_WHAT TO PRODUCE_. Copy every one of the rows below character for character, keeping them in the same order.

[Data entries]
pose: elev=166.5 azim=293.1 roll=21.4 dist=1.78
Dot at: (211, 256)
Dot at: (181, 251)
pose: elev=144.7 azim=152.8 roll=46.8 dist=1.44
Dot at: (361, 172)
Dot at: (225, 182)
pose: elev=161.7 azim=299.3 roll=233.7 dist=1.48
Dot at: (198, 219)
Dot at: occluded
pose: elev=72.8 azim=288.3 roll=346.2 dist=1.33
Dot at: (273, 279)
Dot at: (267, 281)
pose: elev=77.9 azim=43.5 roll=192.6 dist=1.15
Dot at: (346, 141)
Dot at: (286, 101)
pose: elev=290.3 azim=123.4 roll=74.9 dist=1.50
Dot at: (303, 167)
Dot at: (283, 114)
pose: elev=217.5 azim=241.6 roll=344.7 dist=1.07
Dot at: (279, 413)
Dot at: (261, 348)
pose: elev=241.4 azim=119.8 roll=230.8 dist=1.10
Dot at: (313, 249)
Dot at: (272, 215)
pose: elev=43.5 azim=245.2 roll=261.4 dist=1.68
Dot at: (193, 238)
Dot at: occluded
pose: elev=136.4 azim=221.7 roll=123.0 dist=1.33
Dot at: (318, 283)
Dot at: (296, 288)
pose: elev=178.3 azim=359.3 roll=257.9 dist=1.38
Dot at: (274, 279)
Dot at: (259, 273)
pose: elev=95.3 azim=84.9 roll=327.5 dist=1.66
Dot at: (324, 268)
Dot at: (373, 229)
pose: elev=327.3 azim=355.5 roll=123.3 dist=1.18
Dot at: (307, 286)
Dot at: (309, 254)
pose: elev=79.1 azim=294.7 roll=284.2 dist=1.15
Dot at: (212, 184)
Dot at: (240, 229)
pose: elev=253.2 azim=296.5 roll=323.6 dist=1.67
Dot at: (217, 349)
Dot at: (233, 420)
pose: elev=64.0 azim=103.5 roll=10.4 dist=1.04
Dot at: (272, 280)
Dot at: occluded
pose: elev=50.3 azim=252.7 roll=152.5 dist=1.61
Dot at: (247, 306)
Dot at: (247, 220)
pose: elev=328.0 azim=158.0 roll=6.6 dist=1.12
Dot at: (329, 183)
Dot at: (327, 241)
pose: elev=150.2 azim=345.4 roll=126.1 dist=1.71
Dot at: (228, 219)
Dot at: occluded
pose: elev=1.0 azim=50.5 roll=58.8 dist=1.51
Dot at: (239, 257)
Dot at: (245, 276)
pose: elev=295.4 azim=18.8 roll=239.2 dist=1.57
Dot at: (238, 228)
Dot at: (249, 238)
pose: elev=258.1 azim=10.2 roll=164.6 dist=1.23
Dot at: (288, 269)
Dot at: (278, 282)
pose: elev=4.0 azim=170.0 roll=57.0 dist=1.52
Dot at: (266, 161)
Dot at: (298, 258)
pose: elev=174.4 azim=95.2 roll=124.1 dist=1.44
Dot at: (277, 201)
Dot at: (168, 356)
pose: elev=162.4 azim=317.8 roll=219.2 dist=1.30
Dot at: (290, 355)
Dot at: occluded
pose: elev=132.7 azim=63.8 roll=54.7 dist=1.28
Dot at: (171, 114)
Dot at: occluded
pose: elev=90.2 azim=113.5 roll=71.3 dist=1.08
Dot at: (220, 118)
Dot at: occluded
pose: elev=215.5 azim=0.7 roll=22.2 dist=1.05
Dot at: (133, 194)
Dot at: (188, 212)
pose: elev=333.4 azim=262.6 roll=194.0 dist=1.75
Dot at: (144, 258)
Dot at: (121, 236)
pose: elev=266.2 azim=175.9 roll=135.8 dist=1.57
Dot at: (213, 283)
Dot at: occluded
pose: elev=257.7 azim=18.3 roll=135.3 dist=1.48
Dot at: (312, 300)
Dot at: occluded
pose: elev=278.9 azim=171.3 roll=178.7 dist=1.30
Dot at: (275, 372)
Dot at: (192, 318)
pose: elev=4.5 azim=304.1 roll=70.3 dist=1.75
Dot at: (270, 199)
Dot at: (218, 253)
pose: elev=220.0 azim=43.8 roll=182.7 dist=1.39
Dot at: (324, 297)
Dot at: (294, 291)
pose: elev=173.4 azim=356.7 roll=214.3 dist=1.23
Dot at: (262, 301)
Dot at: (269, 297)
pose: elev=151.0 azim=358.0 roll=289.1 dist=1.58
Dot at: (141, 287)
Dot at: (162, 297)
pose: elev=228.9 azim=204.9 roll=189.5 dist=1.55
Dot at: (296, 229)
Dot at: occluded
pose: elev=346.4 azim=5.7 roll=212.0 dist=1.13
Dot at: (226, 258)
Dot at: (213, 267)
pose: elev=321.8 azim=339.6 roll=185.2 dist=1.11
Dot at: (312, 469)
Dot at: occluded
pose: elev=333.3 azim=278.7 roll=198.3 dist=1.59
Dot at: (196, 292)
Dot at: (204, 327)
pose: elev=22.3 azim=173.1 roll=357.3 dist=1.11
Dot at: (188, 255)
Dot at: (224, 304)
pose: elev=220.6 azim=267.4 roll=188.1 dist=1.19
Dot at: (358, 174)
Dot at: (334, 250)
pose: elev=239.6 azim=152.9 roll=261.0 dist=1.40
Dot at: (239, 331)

_COMPLETED TASK_.
pose: elev=166.5 azim=293.1 roll=21.4 dist=1.78
Dot at: (211, 256)
Dot at: (181, 251)
pose: elev=144.7 azim=152.8 roll=46.8 dist=1.44
Dot at: (361, 172)
Dot at: (225, 182)
pose: elev=161.7 azim=299.3 roll=233.7 dist=1.48
Dot at: (198, 219)
Dot at: occluded
pose: elev=72.8 azim=288.3 roll=346.2 dist=1.33
Dot at: (273, 279)
Dot at: (267, 281)
pose: elev=77.9 azim=43.5 roll=192.6 dist=1.15
Dot at: (346, 141)
Dot at: (286, 101)
pose: elev=290.3 azim=123.4 roll=74.9 dist=1.50
Dot at: (303, 167)
Dot at: (283, 114)
pose: elev=217.5 azim=241.6 roll=344.7 dist=1.07
Dot at: (279, 413)
Dot at: (261, 348)
pose: elev=241.4 azim=119.8 roll=230.8 dist=1.10
Dot at: (313, 249)
Dot at: (272, 215)
pose: elev=43.5 azim=245.2 roll=261.4 dist=1.68
Dot at: (193, 238)
Dot at: occluded
pose: elev=136.4 azim=221.7 roll=123.0 dist=1.33
Dot at: (318, 283)
Dot at: (296, 288)
pose: elev=178.3 azim=359.3 roll=257.9 dist=1.38
Dot at: (274, 279)
Dot at: (259, 273)
pose: elev=95.3 azim=84.9 roll=327.5 dist=1.66
Dot at: (324, 268)
Dot at: (373, 229)
pose: elev=327.3 azim=355.5 roll=123.3 dist=1.18
Dot at: (307, 286)
Dot at: (309, 254)
pose: elev=79.1 azim=294.7 roll=284.2 dist=1.15
Dot at: (212, 184)
Dot at: (240, 229)
pose: elev=253.2 azim=296.5 roll=323.6 dist=1.67
Dot at: (217, 349)
Dot at: (233, 420)
pose: elev=64.0 azim=103.5 roll=10.4 dist=1.04
Dot at: (272, 280)
Dot at: occluded
pose: elev=50.3 azim=252.7 roll=152.5 dist=1.61
Dot at: (247, 306)
Dot at: (247, 220)
pose: elev=328.0 azim=158.0 roll=6.6 dist=1.12
Dot at: (329, 183)
Dot at: (327, 241)
pose: elev=150.2 azim=345.4 roll=126.1 dist=1.71
Dot at: (228, 219)
Dot at: occluded
pose: elev=1.0 azim=50.5 roll=58.8 dist=1.51
Dot at: (239, 257)
Dot at: (245, 276)
pose: elev=295.4 azim=18.8 roll=239.2 dist=1.57
Dot at: (238, 228)
Dot at: (249, 238)
pose: elev=258.1 azim=10.2 roll=164.6 dist=1.23
Dot at: (288, 269)
Dot at: (278, 282)
pose: elev=4.0 azim=170.0 roll=57.0 dist=1.52
Dot at: (266, 161)
Dot at: (298, 258)
pose: elev=174.4 azim=95.2 roll=124.1 dist=1.44
Dot at: (277, 201)
Dot at: (168, 356)
pose: elev=162.4 azim=317.8 roll=219.2 dist=1.30
Dot at: (290, 355)
Dot at: occluded
pose: elev=132.7 azim=63.8 roll=54.7 dist=1.28
Dot at: (171, 114)
Dot at: occluded
pose: elev=90.2 azim=113.5 roll=71.3 dist=1.08
Dot at: (220, 118)
Dot at: occluded
pose: elev=215.5 azim=0.7 roll=22.2 dist=1.05
Dot at: (133, 194)
Dot at: (188, 212)
pose: elev=333.4 azim=262.6 roll=194.0 dist=1.75
Dot at: (144, 258)
Dot at: (121, 236)
pose: elev=266.2 azim=175.9 roll=135.8 dist=1.57
Dot at: (213, 283)
Dot at: occluded
pose: elev=257.7 azim=18.3 roll=135.3 dist=1.48
Dot at: (312, 300)
Dot at: occluded
pose: elev=278.9 azim=171.3 roll=178.7 dist=1.30
Dot at: (275, 372)
Dot at: (192, 318)
pose: elev=4.5 azim=304.1 roll=70.3 dist=1.75
Dot at: (270, 199)
Dot at: (218, 253)
pose: elev=220.0 azim=43.8 roll=182.7 dist=1.39
Dot at: (324, 297)
Dot at: (294, 291)
pose: elev=173.4 azim=356.7 roll=214.3 dist=1.23
Dot at: (262, 301)
Dot at: (269, 297)
pose: elev=151.0 azim=358.0 roll=289.1 dist=1.58
Dot at: (141, 287)
Dot at: (162, 297)
pose: elev=228.9 azim=204.9 roll=189.5 dist=1.55
Dot at: (296, 229)
Dot at: occluded
pose: elev=346.4 azim=5.7 roll=212.0 dist=1.13
Dot at: (226, 258)
Dot at: (213, 267)
pose: elev=321.8 azim=339.6 roll=185.2 dist=1.11
Dot at: (312, 469)
Dot at: occluded
pose: elev=333.3 azim=278.7 roll=198.3 dist=1.59
Dot at: (196, 292)
Dot at: (204, 327)
pose: elev=22.3 azim=173.1 roll=357.3 dist=1.11
Dot at: (188, 255)
Dot at: (224, 304)
pose: elev=220.6 azim=267.4 roll=188.1 dist=1.19
Dot at: (358, 174)
Dot at: (334, 250)
pose: elev=239.6 azim=152.9 roll=261.0 dist=1.40
Dot at: (239, 331)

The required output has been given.